* [EXERCISE OBJECTIVE]
Copy the data exactly. Leave nothing out.

* [EXTRACTED INFORMATION]
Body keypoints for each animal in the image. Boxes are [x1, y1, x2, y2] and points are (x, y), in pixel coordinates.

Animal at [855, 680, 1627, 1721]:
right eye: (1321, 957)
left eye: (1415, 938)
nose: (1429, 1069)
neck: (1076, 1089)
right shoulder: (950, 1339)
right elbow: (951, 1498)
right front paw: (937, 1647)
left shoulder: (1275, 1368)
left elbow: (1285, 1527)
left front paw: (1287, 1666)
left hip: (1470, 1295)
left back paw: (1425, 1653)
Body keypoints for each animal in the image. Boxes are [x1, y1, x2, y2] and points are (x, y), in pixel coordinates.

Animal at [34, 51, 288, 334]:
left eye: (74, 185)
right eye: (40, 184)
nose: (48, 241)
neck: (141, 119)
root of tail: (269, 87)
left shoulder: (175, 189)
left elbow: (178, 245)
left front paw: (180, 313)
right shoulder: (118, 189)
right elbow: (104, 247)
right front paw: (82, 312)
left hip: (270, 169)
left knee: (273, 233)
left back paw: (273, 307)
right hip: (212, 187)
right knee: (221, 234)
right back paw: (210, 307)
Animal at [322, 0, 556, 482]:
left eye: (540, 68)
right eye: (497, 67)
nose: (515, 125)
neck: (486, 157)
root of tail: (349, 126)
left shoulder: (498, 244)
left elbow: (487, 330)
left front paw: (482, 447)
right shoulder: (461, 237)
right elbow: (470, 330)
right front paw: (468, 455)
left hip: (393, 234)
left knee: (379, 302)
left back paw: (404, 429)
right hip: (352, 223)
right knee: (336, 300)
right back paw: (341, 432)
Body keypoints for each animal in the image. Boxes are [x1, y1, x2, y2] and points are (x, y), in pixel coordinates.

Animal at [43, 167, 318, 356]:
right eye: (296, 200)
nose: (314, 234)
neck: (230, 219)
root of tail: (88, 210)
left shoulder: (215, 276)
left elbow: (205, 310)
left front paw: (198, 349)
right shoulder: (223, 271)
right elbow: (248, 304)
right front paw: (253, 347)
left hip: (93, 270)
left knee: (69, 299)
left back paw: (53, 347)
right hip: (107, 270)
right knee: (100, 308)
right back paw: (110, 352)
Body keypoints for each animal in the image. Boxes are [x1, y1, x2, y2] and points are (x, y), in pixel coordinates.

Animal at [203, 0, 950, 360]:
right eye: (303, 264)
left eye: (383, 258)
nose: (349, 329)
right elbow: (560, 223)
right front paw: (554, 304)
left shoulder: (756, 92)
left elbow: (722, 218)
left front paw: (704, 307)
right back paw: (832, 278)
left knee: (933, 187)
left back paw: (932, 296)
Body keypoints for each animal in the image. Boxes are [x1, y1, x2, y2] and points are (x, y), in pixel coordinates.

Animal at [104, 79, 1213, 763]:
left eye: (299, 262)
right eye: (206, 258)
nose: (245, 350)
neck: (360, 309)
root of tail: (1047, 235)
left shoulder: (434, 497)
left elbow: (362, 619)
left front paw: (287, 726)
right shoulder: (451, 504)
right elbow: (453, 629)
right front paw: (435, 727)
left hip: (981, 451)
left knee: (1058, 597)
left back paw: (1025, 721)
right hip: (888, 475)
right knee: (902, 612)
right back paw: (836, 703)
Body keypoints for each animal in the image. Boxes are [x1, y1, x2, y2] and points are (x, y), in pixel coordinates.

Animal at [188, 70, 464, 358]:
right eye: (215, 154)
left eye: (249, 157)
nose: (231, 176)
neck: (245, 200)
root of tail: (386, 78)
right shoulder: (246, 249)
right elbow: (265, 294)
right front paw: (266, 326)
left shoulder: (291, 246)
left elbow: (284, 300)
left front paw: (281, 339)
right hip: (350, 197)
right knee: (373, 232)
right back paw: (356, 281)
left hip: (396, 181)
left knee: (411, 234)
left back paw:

* [RESPONSE TO THE EXERCISE]
Body keypoints for each animal in the image. Boxes are [x1, y1, x2, y2] and points are (x, y), in pixel coordinates.

Animal at [855, 680, 1627, 1721]:
right eye: (1321, 957)
left eye: (1415, 938)
nose: (1429, 1069)
neck: (1076, 1089)
right shoulder: (950, 1339)
right elbow: (951, 1498)
right front paw: (937, 1647)
left shoulder: (1275, 1368)
left elbow: (1285, 1527)
left front paw: (1287, 1666)
left hip: (1470, 1295)
left back paw: (1425, 1653)
Body keypoints for each animal in the image. Boxes are [x1, y1, x2, y2] and points are (x, y), in pixel coordinates.

Animal at [34, 51, 288, 334]:
left eye: (74, 185)
right eye: (40, 184)
nose: (48, 241)
neck: (141, 119)
root of tail: (269, 87)
left shoulder: (175, 189)
left elbow: (178, 245)
left front paw: (180, 313)
right shoulder: (118, 189)
right elbow: (104, 247)
right front paw: (82, 312)
left hip: (270, 169)
left knee: (273, 233)
left back paw: (273, 307)
right hip: (212, 187)
right knee: (221, 234)
right back paw: (210, 307)
Animal at [322, 0, 556, 482]:
left eye: (540, 68)
right eye: (497, 67)
nose: (515, 125)
neck: (486, 157)
root of tail: (349, 126)
left shoulder: (498, 244)
left elbow: (487, 330)
left front paw: (482, 447)
right shoulder: (461, 237)
right elbow: (470, 330)
right front paw: (468, 455)
left hip: (393, 234)
left knee: (379, 302)
left back paw: (404, 429)
right hip: (352, 223)
right knee: (336, 300)
right back paw: (341, 432)
Body keypoints for each animal in the image. Boxes are [x1, y1, x2, y2] and points are (x, y), in pixel coordinates.

Animal at [43, 167, 318, 356]:
right eye: (296, 200)
nose: (314, 234)
neck: (230, 219)
root of tail: (88, 210)
left shoulder: (215, 276)
left elbow: (205, 310)
left front paw: (198, 349)
right shoulder: (223, 271)
right elbow: (248, 304)
right front paw: (253, 347)
left hip: (93, 270)
left knee: (69, 299)
left back paw: (53, 347)
right hip: (107, 270)
right knee: (100, 308)
right back paw: (110, 352)
Body keypoints for each animal in the image. Boxes are [x1, y1, x2, y2] and points are (x, y), in pixel coordinates.

Animal at [203, 0, 950, 360]:
right eye: (303, 264)
left eye: (383, 258)
nose: (349, 329)
right elbow: (560, 223)
right front paw: (554, 304)
left shoulder: (756, 92)
left elbow: (722, 218)
left front paw: (704, 307)
right back paw: (832, 278)
left knee: (933, 187)
left back paw: (932, 296)
Body keypoints for each animal in the image. Boxes are [x1, y1, x2, y2] and points are (x, y), in pixel coordinates.

Animal at [104, 79, 1213, 763]:
left eye: (299, 262)
right eye: (206, 258)
nose: (245, 350)
neck: (360, 309)
root of tail: (1047, 235)
left shoulder: (434, 497)
left elbow: (362, 619)
left front paw: (287, 726)
right shoulder: (451, 504)
right elbow: (453, 629)
right front paw: (435, 727)
left hip: (981, 451)
left knee: (1058, 597)
left back paw: (1025, 721)
right hip: (888, 475)
right knee: (902, 612)
right back paw: (836, 703)
Body keypoints for each animal in the image. Boxes are [x1, y1, x2, y2] and points are (x, y), in pixel coordinates.

Animal at [188, 70, 464, 358]:
right eye: (215, 154)
left eye: (249, 157)
nose: (231, 176)
neck: (245, 200)
root of tail: (386, 78)
right shoulder: (246, 249)
right elbow: (265, 294)
right front paw: (266, 326)
left shoulder: (291, 246)
left elbow: (284, 300)
left front paw: (281, 339)
right hip: (350, 197)
right knee: (373, 232)
right back paw: (356, 281)
left hip: (396, 181)
left knee: (411, 234)
left back paw:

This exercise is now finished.